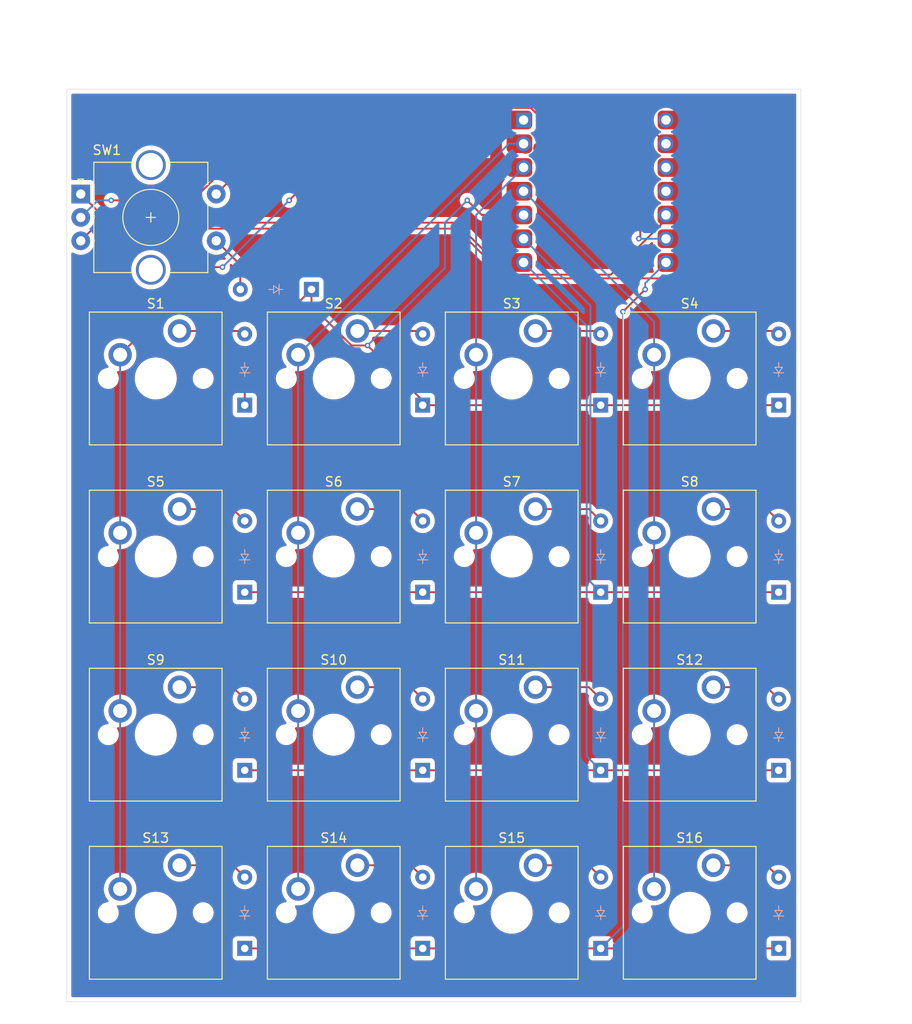
<source format=kicad_pcb>
(kicad_pcb
	(version 20240108)
	(generator "pcbnew")
	(generator_version "8.0")
	(general
		(thickness 1.6)
		(legacy_teardrops no)
	)
	(paper "A4")
	(layers
		(0 "F.Cu" signal)
		(31 "B.Cu" signal)
		(32 "B.Adhes" user "B.Adhesive")
		(33 "F.Adhes" user "F.Adhesive")
		(34 "B.Paste" user)
		(35 "F.Paste" user)
		(36 "B.SilkS" user "B.Silkscreen")
		(37 "F.SilkS" user "F.Silkscreen")
		(38 "B.Mask" user)
		(39 "F.Mask" user)
		(40 "Dwgs.User" user "User.Drawings")
		(41 "Cmts.User" user "User.Comments")
		(42 "Eco1.User" user "User.Eco1")
		(43 "Eco2.User" user "User.Eco2")
		(44 "Edge.Cuts" user)
		(45 "Margin" user)
		(46 "B.CrtYd" user "B.Courtyard")
		(47 "F.CrtYd" user "F.Courtyard")
		(48 "B.Fab" user)
		(49 "F.Fab" user)
		(50 "User.1" user)
		(51 "User.2" user)
		(52 "User.3" user)
		(53 "User.4" user)
		(54 "User.5" user)
		(55 "User.6" user)
		(56 "User.7" user)
		(57 "User.8" user)
		(58 "User.9" user)
	)
	(setup
		(pad_to_mask_clearance 0)
		(allow_soldermask_bridges_in_footprints no)
		(grid_origin 75.2475 56.95375)
		(pcbplotparams
			(layerselection 0x00010fc_ffffffff)
			(plot_on_all_layers_selection 0x0000000_00000000)
			(disableapertmacros no)
			(usegerberextensions no)
			(usegerberattributes yes)
			(usegerberadvancedattributes yes)
			(creategerberjobfile yes)
			(dashed_line_dash_ratio 12.000000)
			(dashed_line_gap_ratio 3.000000)
			(svgprecision 4)
			(plotframeref no)
			(viasonmask no)
			(mode 1)
			(useauxorigin no)
			(hpglpennumber 1)
			(hpglpenspeed 20)
			(hpglpendiameter 15.000000)
			(pdf_front_fp_property_popups yes)
			(pdf_back_fp_property_popups yes)
			(dxfpolygonmode yes)
			(dxfimperialunits yes)
			(dxfusepcbnewfont yes)
			(psnegative no)
			(psa4output no)
			(plotreference yes)
			(plotvalue yes)
			(plotfptext yes)
			(plotinvisibletext no)
			(sketchpadsonfab no)
			(subtractmaskfromsilk no)
			(outputformat 1)
			(mirror no)
			(drillshape 1)
			(scaleselection 1)
			(outputdirectory "")
		)
	)
	(net 0 "")
	(net 1 "Row 0")
	(net 2 "Net-(D1-A)")
	(net 3 "Net-(D2-A)")
	(net 4 "Net-(D3-A)")
	(net 5 "Row 1")
	(net 6 "Net-(D4-A)")
	(net 7 "Net-(D5-A)")
	(net 8 "Net-(D6-A)")
	(net 9 "Net-(D7-A)")
	(net 10 "Row 2")
	(net 11 "Net-(D8-A)")
	(net 12 "Net-(D9-A)")
	(net 13 "Net-(D10-A)")
	(net 14 "Net-(D11-A)")
	(net 15 "Net-(D12-A)")
	(net 16 "Row 3")
	(net 17 "Net-(D13-A)")
	(net 18 "Net-(D14-A)")
	(net 19 "Net-(D15-A)")
	(net 20 "Net-(D16-A)")
	(net 21 "Net-(D17-A)")
	(net 22 "Col 0")
	(net 23 "Col 1")
	(net 24 "Col 2")
	(net 25 "Col 3")
	(net 26 "RotB")
	(net 27 "GND")
	(net 28 "RotA")
	(net 29 "RotS2")
	(net 30 "unconnected-(U1-5V-Pad14)")
	(net 31 "unconnected-(U1-3V3-Pad12)")
	(footprint "ScottoKeebs_MX:MX_PCB_1.00u" (layer "F.Cu") (at 122.8725 104.57875))
	(footprint "ScottoKeebs_MCU:Seeed_XIAO_RP2040" (layer "F.Cu") (at 131.7625 46.45375))
	(footprint "ScottoKeebs_MX:MX_PCB_1.00u" (layer "F.Cu") (at 103.8225 66.47875))
	(footprint "ScottoKeebs_MX:MX_PCB_1.00u" (layer "F.Cu") (at 141.9225 104.57875))
	(footprint "ScottoKeebs_MX:MX_PCB_1.00u" (layer "F.Cu") (at 103.8225 104.57875))
	(footprint "ScottoKeebs_MX:MX_PCB_1.00u" (layer "F.Cu") (at 84.7725 104.57875))
	(footprint "ScottoKeebs_MX:MX_PCB_1.00u" (layer "F.Cu") (at 141.9225 85.52875))
	(footprint "ScottoKeebs_MX:MX_PCB_1.00u" (layer "F.Cu") (at 141.9225 66.47875))
	(footprint "Rotary_Encoder:RotaryEncoder_Alps_EC11E-Switch_Vertical_H20mm_CircularMountingHoles" (layer "F.Cu") (at 76.7475 46.75375))
	(footprint "ScottoKeebs_MX:MX_PCB_1.00u" (layer "F.Cu") (at 84.7725 66.47875))
	(footprint "ScottoKeebs_MX:MX_PCB_1.00u" (layer "F.Cu") (at 122.8725 85.52875))
	(footprint "ScottoKeebs_MX:MX_PCB_1.00u" (layer "F.Cu") (at 84.7725 123.62875))
	(footprint "ScottoKeebs_MX:MX_PCB_1.00u" (layer "F.Cu") (at 122.8725 66.47875))
	(footprint "ScottoKeebs_MX:MX_PCB_1.00u" (layer "F.Cu") (at 122.8725 123.62875))
	(footprint "ScottoKeebs_MX:MX_PCB_1.00u" (layer "F.Cu") (at 84.7725 85.52875))
	(footprint "ScottoKeebs_MX:MX_PCB_1.00u" (layer "F.Cu") (at 103.8225 85.52875))
	(footprint "ScottoKeebs_MX:MX_PCB_1.00u" (layer "F.Cu") (at 103.8225 123.62875))
	(footprint "ScottoKeebs_MX:MX_PCB_1.00u" (layer "F.Cu") (at 141.9225 123.62875))
	(footprint "ScottoKeebs_Components:Diode_DO-35" (layer "B.Cu") (at 94.2975 89.33875 90))
	(footprint "ScottoKeebs_Components:Diode_DO-35" (layer "B.Cu") (at 113.3475 89.33875 90))
	(footprint "ScottoKeebs_Components:Diode_DO-35" (layer "B.Cu") (at 113.3475 69.33625 90))
	(footprint "ScottoKeebs_Components:Diode_DO-35" (layer "B.Cu") (at 101.44125 56.95375 180))
	(footprint "ScottoKeebs_Components:Diode_DO-35" (layer "B.Cu") (at 132.3975 127.43875 90))
	(footprint "ScottoKeebs_Components:Diode_DO-35" (layer "B.Cu") (at 94.2975 108.38875 90))
	(footprint "ScottoKeebs_Components:Diode_DO-35" (layer "B.Cu") (at 151.4475 108.38875 90))
	(footprint "ScottoKeebs_Components:Diode_DO-35" (layer "B.Cu") (at 151.4475 69.33625 90))
	(footprint "ScottoKeebs_Components:Diode_DO-35" (layer "B.Cu") (at 113.3475 127.43875 90))
	(footprint "ScottoKeebs_Components:Diode_DO-35" (layer "B.Cu") (at 132.3975 89.33875 90))
	(footprint "ScottoKeebs_Components:Diode_DO-35" (layer "B.Cu") (at 132.3975 108.38875 90))
	(footprint "ScottoKeebs_Components:Diode_DO-35" (layer "B.Cu") (at 151.4475 89.33875 90))
	(footprint "ScottoKeebs_Components:Diode_DO-35" (layer "B.Cu") (at 132.3975 69.33625 90))
	(footprint "ScottoKeebs_Components:Diode_DO-35" (layer "B.Cu") (at 151.4475 127.43875 90))
	(footprint "ScottoKeebs_Components:Diode_DO-35" (layer "B.Cu") (at 94.2975 69.33625 90))
	(footprint "ScottoKeebs_Components:Diode_DO-35" (layer "B.Cu") (at 113.3475 108.38875 90))
	(footprint "ScottoKeebs_Components:Diode_DO-35"
		(layer "B.Cu")
		(uuid "e5aac8f2-04ad-4025-b23f-82b72e2ff421")
		(at 94.2975 127.43875 90)
		(descr "Diode, DO-35_SOD27 series, Axial, Horizontal, pin pitch=7.62mm, , length*diameter=4*2mm^2, , http://www.diodes.com/_files/packages/DO-35.pdf")
		(tags "Diode DO-35_SOD27 series Axial Horizontal pin pitch 7.62mm  length 4mm diameter 2mm")
		(property "Reference" "D13"
			(at 3.81 2.12 90)
			(layer "B.SilkS")
			(hide yes)
			(uuid "6268e062-ad32-48f6-b037-d7f33a9d9c7f")
			(effects
				(font
					(size 1 1)
					(thickness 0.15)
				)
				(justify mirror)
			)
		)
		(property "Value" "Diode"
			(at 3.81 -2.12 90)
			(layer "B.Fab")
			(hide yes)
			(uuid "fc64ed48-8586-4ae8-931b-82d9149ef9f5")
			(effects
				(font
					(size 1 1)
					(thickness 0.15)
				)
				(justify mirror)
			)
		)
		(property "Footprint" "ScottoKeebs_Components:Diode_DO-35"
			(at 0 0 -90)
			(unlocked yes)
			(layer "B.Fab")
			(hide yes)
			(uuid "965fd722-21de-4aac-a52f-66d2159b509c")
			(effects
				(font
					(size 1.27 1.27)
					(thickness 0.15)
				)
				(justify mirror)
			)
		)
		(property "Datasheet" ""
			(at 0 0 -90)
			(unlocked yes)
			(layer "B.Fab")
			(hide yes)
			(uuid "30ba23a0-3fa3-4961-89de-6a1fa62084cb")
			(effects
				(font
					(size 1.27 1.27)
					(thickness 0.15)
				)
				(justify mirror)
			)
		)
		(property "Description" "1N4148 (DO-35) or 1N4148W (SOD-123)"
			(at 0 0 -90)
			(unlocked yes)
			(layer "B.Fab")
			(hide yes)
			(uuid "b0357daf-399f-4798-bb51-ab6dee31492b")
			(effects
				(font
					(size 1.27 1.27)
					(thickness 0.15)
				)
				(justify mirror)
			)
		)
		(property "Sim.Device" "D"
			(at 0 0 -90)
			(unlocked yes)
			(layer "B.Fab")
			(hide yes)
			(uuid "ca47f718-32b9-42eb-8ce8-76b0d04108a7")
			(effects
				(font
					(size 1 1)
					(thickness 0.15)
				)
				(justify mirror)
			)
		)
		(property "Sim.Pins" "1=K 2=A"
			(at 0 0 -90)
			(unlocked yes)
			(layer "B.Fab")
			(hide yes)
			(uuid "dfd41507-4c09-42ce-85fe-239cb0c56460")
			(effects
				(font
					(size 1 1)
					(thickness 0.15)
				)
				(justify mirror)
			)
		)
		(property ki_fp_filters "D*DO?35*")
		(path "/ce101929-7599-41e3-8737-1aa913cbbf82")
		(sheetname "Root")
		(sheetfile "Macropad.kicad_sch")
		(attr through_hole)
		(fp_line
			(start 3.46 -0.55)
			(end 3.46 0.55)
			(stroke
				(width 0.1)
				(type solid)
			)
			(layer "B.SilkS")
			(uuid "2f24250f-b634-480a-b57a-557f31cdd93a")
		)
		(fp_line
			(start 4.06 -0.4)
			(end 4.06 0.4)
			(stroke
				(width 0.1)
				(type solid)
			)
			(layer "B.SilkS")
			(uuid "d92dfa91-5ad9-4296-9ff9-7d53bf24d85b")
		)
		(fp_line
			(start 4.56 0)
			(end 4.06 0)
			(stroke
				(width 0.1)
				(type solid)
			)
			(layer "B.SilkS")
			(uuid "8f32d322-a7a5-43ee-b283-a79fd8818998")
		)
		(fp_line
			(start 3.46 0)
			(end 4.06 -0.4)
			(stroke
				(width 0.1)
				(type solid)
			)
			(layer "B.SilkS")
			(uuid "00c00e8e-bc43-4e0f-b910-5dcf6f9694b6")
		)
		(fp_line
			(start 3.46 0)
			(end 3.06 0)
			(stroke
				(width 0.1)
				(type solid)
			)
			(layer "B.SilkS")
			(uuid "0eafca36-5bf4-4cc3-9167-c58820100f1b")
		)
		(fp_line
			(start 4.06 0.4)
			(end 3.46 0)
			(stroke
				(width 0.1)
				(type solid)
			)
			(layer "B.SilkS")
			(uuid "06d3581f-6fb7-4488-b891-6a07dea83931")
		)
		(fp_line
			(start 8.67 -1.25)
			(end -1.05 -1.25)
			(stroke
				(width 0.05)
				(type solid)
			)
			(layer "B.CrtYd")
			(uuid "52ff33ba-d6db-48ff-81cd-625599406b2d")
		)
		(fp_line
			(start -1.05 -1.25)
			(end -1.05 1.25)
			(stroke
				(width 0.05)
				(type solid)
			)
			(layer "B.CrtYd")
			(uuid "035d150e-d756-474a-94e8-a983a3941618")
		)
		(fp_line
			(start 8.67 1.25)
			(end 8.67 -1.25)
			(stroke
				(width 0.05)
				(type solid)
			)
			(layer "B.CrtYd")
			(uuid "7648b859-ea5e-4b37-af9f-6d0f65db4c84")
		)
		(fp_line
			(start -1.05 1.25)
			(end 8.67 1.25)
			(stroke
				(width 0.05)
				(type solid)
			)
			(layer "B.CrtYd")
			(uuid "eb9583f9-baf9-4754-929b-49fa92d55fe5")
		)
		(pad "1" thru_hole rect
			(at 0 0 90)
			(size 1.6 1.6)
			(drill 0.8)
			(layers "*.
... [488965 chars truncated]
</source>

****************

Identify the lines of the entries containing the string "Adhes". Copy each such line.

- The completed task:
		(32 "B.Adhes" user "B.Adhesive")
		(33 "F.Adhes" user "F.Adhesive")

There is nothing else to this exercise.